(Document images with source code)
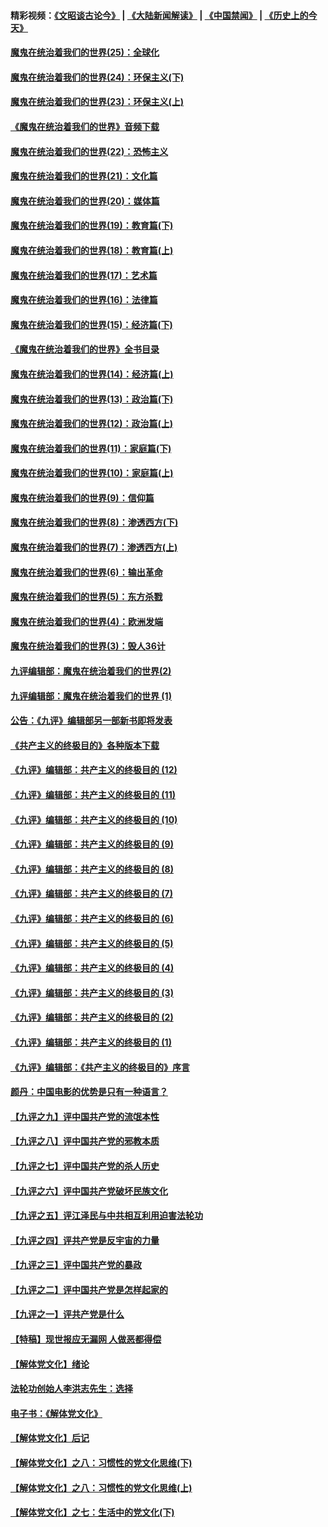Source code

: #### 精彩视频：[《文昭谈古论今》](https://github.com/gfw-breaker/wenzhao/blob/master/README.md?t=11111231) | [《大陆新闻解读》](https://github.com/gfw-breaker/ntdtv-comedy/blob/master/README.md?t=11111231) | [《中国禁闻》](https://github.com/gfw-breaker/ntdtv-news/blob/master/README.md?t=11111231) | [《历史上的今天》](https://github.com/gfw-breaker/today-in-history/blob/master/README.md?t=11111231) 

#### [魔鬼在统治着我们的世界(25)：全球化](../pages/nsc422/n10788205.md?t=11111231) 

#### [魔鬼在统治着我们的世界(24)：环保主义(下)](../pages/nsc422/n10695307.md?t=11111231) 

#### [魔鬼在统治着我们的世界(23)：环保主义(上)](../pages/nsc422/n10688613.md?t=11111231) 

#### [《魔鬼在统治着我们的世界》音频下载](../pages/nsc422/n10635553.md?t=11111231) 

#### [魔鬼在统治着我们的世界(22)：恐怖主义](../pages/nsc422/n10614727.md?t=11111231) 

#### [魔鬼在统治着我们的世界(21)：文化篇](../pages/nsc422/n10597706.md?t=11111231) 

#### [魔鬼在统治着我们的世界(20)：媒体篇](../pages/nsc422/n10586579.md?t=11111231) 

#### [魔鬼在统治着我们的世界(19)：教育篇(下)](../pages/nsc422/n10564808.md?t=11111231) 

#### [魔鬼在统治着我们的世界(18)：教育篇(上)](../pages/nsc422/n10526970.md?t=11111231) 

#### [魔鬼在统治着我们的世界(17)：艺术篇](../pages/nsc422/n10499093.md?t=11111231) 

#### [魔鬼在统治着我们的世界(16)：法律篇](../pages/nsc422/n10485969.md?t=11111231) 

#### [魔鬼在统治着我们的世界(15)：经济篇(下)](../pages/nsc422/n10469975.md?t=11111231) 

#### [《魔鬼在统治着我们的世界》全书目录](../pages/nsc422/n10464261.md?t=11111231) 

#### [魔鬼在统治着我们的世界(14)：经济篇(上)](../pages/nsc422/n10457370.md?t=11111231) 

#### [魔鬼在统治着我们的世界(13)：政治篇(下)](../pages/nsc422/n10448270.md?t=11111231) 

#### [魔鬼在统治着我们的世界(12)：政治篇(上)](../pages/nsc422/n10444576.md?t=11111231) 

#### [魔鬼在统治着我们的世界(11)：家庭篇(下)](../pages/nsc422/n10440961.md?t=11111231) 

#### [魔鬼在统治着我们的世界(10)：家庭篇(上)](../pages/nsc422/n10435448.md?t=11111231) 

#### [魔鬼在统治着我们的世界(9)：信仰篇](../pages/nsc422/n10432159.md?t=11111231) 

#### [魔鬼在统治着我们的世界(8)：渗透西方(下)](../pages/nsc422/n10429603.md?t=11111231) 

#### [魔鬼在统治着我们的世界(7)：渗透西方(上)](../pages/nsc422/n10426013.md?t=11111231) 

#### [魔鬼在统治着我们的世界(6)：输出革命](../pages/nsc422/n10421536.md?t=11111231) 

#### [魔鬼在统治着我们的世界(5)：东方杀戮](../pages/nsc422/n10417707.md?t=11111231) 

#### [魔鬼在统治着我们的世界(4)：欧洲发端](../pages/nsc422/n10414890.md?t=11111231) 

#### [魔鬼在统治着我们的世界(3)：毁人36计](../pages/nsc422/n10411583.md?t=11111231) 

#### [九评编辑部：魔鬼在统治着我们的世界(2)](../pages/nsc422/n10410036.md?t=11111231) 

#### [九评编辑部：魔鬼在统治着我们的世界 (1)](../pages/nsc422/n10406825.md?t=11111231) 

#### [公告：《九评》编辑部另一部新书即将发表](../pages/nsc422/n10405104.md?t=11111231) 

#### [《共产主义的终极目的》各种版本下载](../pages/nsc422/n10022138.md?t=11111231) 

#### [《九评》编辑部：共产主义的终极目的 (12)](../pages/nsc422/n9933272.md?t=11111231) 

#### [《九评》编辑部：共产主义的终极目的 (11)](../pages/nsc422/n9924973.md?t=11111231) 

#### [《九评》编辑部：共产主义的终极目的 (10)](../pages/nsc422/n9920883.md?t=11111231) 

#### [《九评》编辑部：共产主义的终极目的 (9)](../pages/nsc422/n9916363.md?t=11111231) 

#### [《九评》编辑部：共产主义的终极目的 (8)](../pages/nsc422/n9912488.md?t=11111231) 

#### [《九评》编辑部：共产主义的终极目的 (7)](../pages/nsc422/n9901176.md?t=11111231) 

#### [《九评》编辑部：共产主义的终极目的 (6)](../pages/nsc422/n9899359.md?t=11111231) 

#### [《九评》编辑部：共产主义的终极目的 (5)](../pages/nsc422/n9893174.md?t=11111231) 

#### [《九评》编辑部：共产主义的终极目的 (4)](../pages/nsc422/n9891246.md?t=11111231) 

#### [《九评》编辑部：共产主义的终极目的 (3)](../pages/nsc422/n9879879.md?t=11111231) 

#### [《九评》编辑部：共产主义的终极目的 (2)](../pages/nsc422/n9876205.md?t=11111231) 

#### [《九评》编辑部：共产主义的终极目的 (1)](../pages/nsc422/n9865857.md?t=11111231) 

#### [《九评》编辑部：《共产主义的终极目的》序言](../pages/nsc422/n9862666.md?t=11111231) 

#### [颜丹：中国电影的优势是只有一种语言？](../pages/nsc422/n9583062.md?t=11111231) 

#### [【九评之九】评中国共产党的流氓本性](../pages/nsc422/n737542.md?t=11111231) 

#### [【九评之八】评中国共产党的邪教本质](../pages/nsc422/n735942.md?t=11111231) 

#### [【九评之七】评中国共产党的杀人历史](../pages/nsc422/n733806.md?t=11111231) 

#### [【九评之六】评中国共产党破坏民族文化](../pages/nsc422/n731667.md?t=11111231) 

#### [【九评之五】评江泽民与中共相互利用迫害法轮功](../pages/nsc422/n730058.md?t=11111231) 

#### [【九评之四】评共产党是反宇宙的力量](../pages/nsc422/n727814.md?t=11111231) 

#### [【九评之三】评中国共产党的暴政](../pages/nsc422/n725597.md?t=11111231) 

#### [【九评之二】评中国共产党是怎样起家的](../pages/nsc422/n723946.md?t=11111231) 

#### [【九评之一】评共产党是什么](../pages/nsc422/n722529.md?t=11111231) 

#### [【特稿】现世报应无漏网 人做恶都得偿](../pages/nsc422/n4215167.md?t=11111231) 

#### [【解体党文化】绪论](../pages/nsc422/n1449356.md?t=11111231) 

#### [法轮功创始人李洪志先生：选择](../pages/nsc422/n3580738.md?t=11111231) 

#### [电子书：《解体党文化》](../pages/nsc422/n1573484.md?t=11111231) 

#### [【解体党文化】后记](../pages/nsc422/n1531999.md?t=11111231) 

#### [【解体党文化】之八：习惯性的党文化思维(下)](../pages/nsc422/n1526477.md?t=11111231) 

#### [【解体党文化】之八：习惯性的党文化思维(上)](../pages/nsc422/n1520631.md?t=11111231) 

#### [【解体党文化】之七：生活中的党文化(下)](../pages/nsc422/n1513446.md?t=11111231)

### Aim of the task
Every line above should be output exactly, except for the pictures.

### Exercise result
Source code

: #### 精彩视频：[《文昭谈古论今》](https://github.com/gfw-breaker/wenzhao/blob/master/README.md?t=11111231) | [《大陆新闻解读》](https://github.com/gfw-breaker/ntdtv-comedy/blob/master/README.md?t=11111231) | [《中国禁闻》](https://github.com/gfw-breaker/ntdtv-news/blob/master/README.md?t=11111231) | [《历史上的今天》](https://github.com/gfw-breaker/today-in-history/blob/master/README.md?t=11111231) 

#### [魔鬼在统治着我们的世界(25)：全球化](../pages/nsc422/n10788205.md?t=11111231) 

#### [魔鬼在统治着我们的世界(24)：环保主义(下)](../pages/nsc422/n10695307.md?t=11111231) 

#### [魔鬼在统治着我们的世界(23)：环保主义(上)](../pages/nsc422/n10688613.md?t=11111231) 

#### [《魔鬼在统治着我们的世界》音频下载](../pages/nsc422/n10635553.md?t=11111231) 

#### [魔鬼在统治着我们的世界(22)：恐怖主义](../pages/nsc422/n10614727.md?t=11111231) 

#### [魔鬼在统治着我们的世界(21)：文化篇](../pages/nsc422/n10597706.md?t=11111231) 

#### [魔鬼在统治着我们的世界(20)：媒体篇](../pages/nsc422/n10586579.md?t=11111231) 

#### [魔鬼在统治着我们的世界(19)：教育篇(下)](../pages/nsc422/n10564808.md?t=11111231) 

#### [魔鬼在统治着我们的世界(18)：教育篇(上)](../pages/nsc422/n10526970.md?t=11111231) 

#### [魔鬼在统治着我们的世界(17)：艺术篇](../pages/nsc422/n10499093.md?t=11111231) 

#### [魔鬼在统治着我们的世界(16)：法律篇](../pages/nsc422/n10485969.md?t=11111231) 

#### [魔鬼在统治着我们的世界(15)：经济篇(下)](../pages/nsc422/n10469975.md?t=11111231) 

#### [《魔鬼在统治着我们的世界》全书目录](../pages/nsc422/n10464261.md?t=11111231) 

#### [魔鬼在统治着我们的世界(14)：经济篇(上)](../pages/nsc422/n10457370.md?t=11111231) 

#### [魔鬼在统治着我们的世界(13)：政治篇(下)](../pages/nsc422/n10448270.md?t=11111231) 

#### [魔鬼在统治着我们的世界(12)：政治篇(上)](../pages/nsc422/n10444576.md?t=11111231) 

#### [魔鬼在统治着我们的世界(11)：家庭篇(下)](../pages/nsc422/n10440961.md?t=11111231) 

#### [魔鬼在统治着我们的世界(10)：家庭篇(上)](../pages/nsc422/n10435448.md?t=11111231) 

#### [魔鬼在统治着我们的世界(9)：信仰篇](../pages/nsc422/n10432159.md?t=11111231) 

#### [魔鬼在统治着我们的世界(8)：渗透西方(下)](../pages/nsc422/n10429603.md?t=11111231) 

#### [魔鬼在统治着我们的世界(7)：渗透西方(上)](../pages/nsc422/n10426013.md?t=11111231) 

#### [魔鬼在统治着我们的世界(6)：输出革命](../pages/nsc422/n10421536.md?t=11111231) 

#### [魔鬼在统治着我们的世界(5)：东方杀戮](../pages/nsc422/n10417707.md?t=11111231) 

#### [魔鬼在统治着我们的世界(4)：欧洲发端](../pages/nsc422/n10414890.md?t=11111231) 

#### [魔鬼在统治着我们的世界(3)：毁人36计](../pages/nsc422/n10411583.md?t=11111231) 

#### [九评编辑部：魔鬼在统治着我们的世界(2)](../pages/nsc422/n10410036.md?t=11111231) 

#### [九评编辑部：魔鬼在统治着我们的世界 (1)](../pages/nsc422/n10406825.md?t=11111231) 

#### [公告：《九评》编辑部另一部新书即将发表](../pages/nsc422/n10405104.md?t=11111231) 

#### [《共产主义的终极目的》各种版本下载](../pages/nsc422/n10022138.md?t=11111231) 

#### [《九评》编辑部：共产主义的终极目的 (12)](../pages/nsc422/n9933272.md?t=11111231) 

#### [《九评》编辑部：共产主义的终极目的 (11)](../pages/nsc422/n9924973.md?t=11111231) 

#### [《九评》编辑部：共产主义的终极目的 (10)](../pages/nsc422/n9920883.md?t=11111231) 

#### [《九评》编辑部：共产主义的终极目的 (9)](../pages/nsc422/n9916363.md?t=11111231) 

#### [《九评》编辑部：共产主义的终极目的 (8)](../pages/nsc422/n9912488.md?t=11111231) 

#### [《九评》编辑部：共产主义的终极目的 (7)](../pages/nsc422/n9901176.md?t=11111231) 

#### [《九评》编辑部：共产主义的终极目的 (6)](../pages/nsc422/n9899359.md?t=11111231) 

#### [《九评》编辑部：共产主义的终极目的 (5)](../pages/nsc422/n9893174.md?t=11111231) 

#### [《九评》编辑部：共产主义的终极目的 (4)](../pages/nsc422/n9891246.md?t=11111231) 

#### [《九评》编辑部：共产主义的终极目的 (3)](../pages/nsc422/n9879879.md?t=11111231) 

#### [《九评》编辑部：共产主义的终极目的 (2)](../pages/nsc422/n9876205.md?t=11111231) 

#### [《九评》编辑部：共产主义的终极目的 (1)](../pages/nsc422/n9865857.md?t=11111231) 

#### [《九评》编辑部：《共产主义的终极目的》序言](../pages/nsc422/n9862666.md?t=11111231) 

#### [颜丹：中国电影的优势是只有一种语言？](../pages/nsc422/n9583062.md?t=11111231) 

#### [【九评之九】评中国共产党的流氓本性](../pages/nsc422/n737542.md?t=11111231) 

#### [【九评之八】评中国共产党的邪教本质](../pages/nsc422/n735942.md?t=11111231) 

#### [【九评之七】评中国共产党的杀人历史](../pages/nsc422/n733806.md?t=11111231) 

#### [【九评之六】评中国共产党破坏民族文化](../pages/nsc422/n731667.md?t=11111231) 

#### [【九评之五】评江泽民与中共相互利用迫害法轮功](../pages/nsc422/n730058.md?t=11111231) 

#### [【九评之四】评共产党是反宇宙的力量](../pages/nsc422/n727814.md?t=11111231) 

#### [【九评之三】评中国共产党的暴政](../pages/nsc422/n725597.md?t=11111231) 

#### [【九评之二】评中国共产党是怎样起家的](../pages/nsc422/n723946.md?t=11111231) 

#### [【九评之一】评共产党是什么](../pages/nsc422/n722529.md?t=11111231) 

#### [【特稿】现世报应无漏网 人做恶都得偿](../pages/nsc422/n4215167.md?t=11111231) 

#### [【解体党文化】绪论](../pages/nsc422/n1449356.md?t=11111231) 

#### [法轮功创始人李洪志先生：选择](../pages/nsc422/n3580738.md?t=11111231) 

#### [电子书：《解体党文化》](../pages/nsc422/n1573484.md?t=11111231) 

#### [【解体党文化】后记](../pages/nsc422/n1531999.md?t=11111231) 

#### [【解体党文化】之八：习惯性的党文化思维(下)](../pages/nsc422/n1526477.md?t=11111231) 

#### [【解体党文化】之八：习惯性的党文化思维(上)](../pages/nsc422/n1520631.md?t=11111231) 

#### [【解体党文化】之七：生活中的党文化(下)](../pages/nsc422/n1513446.md?t=11111231)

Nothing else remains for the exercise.